Eventually, we let her have WhatsApp on an iPad. She would check in every other day. We set it up on my phone, so for a while, I saw everything. Not to spy – to teach. Because digital citizenship doesn’t happen by osmosis. It takes guidance.

Now that she’s in sixth form, yes – she has a smartphone and has for a couple of years. But her relationship with it speaks volumes. Because we delayed it, and talked about it all the way through, she has a great attention span and real life social skills, is not riddled with the insecurities and anxieties online can bring and can self-regulate her digital consumption. She still has slip-ups. But she notices. She mentions when her screen time creeps up. Sometimes she locks herself out of certain apps for a breather.

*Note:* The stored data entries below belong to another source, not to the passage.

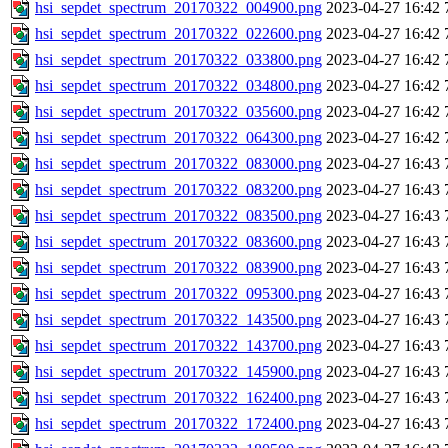
hsi_sepdet_spectrum_20170322_004900.png
2023-04-27 16:42
hsi_sepdet_spectrum_20170322_022600.png
2023-04-27 16:42
hsi_sepdet_spectrum_20170322_033800.png
2023-04-27 16:42
hsi_sepdet_spectrum_20170322_034800.png
2023-04-27 16:42
hsi_sepdet_spectrum_20170322_035600.png
2023-04-27 16:42
hsi_sepdet_spectrum_20170322_064300.png
2023-04-27 16:42
hsi_sepdet_spectrum_20170322_083000.png
2023-04-27 16:43
hsi_sepdet_spectrum_20170322_083200.png
2023-04-27 16:43
hsi_sepdet_spectrum_20170322_083500.png
2023-04-27 16:43
hsi_sepdet_spectrum_20170322_083600.png
2023-04-27 16:43
hsi_sepdet_spectrum_20170322_083900.png
2023-04-27 16:43
hsi_sepdet_spectrum_20170322_095300.png
2023-04-27 16:43
hsi_sepdet_spectrum_20170322_143500.png
2023-04-27 16:43
hsi_sepdet_spectrum_20170322_143700.png
2023-04-27 16:43
hsi_sepdet_spectrum_20170322_145900.png
2023-04-27 16:43
hsi_sepdet_spectrum_20170322_162400.png
2023-04-27 16:43
hsi_sepdet_spectrum_20170322_172400.png
2023-04-27 16:43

And she’s grateful. Really. Not in a dramatic “thanks for saving my childhood” way. But she gets it. She knows why we held back – and she appreciates it.

Because the pressure to conform is huge. We’re wired to belong – especially during adolescence. But that need can either make you or break you. And the truth is, this isn’t about being “worthy” or smugly anti-tech. It’s about giving our kids a chance to grow up with their hearts and minds intact – before sending them into the digital jungle. Stand your ground, I say. More and more are.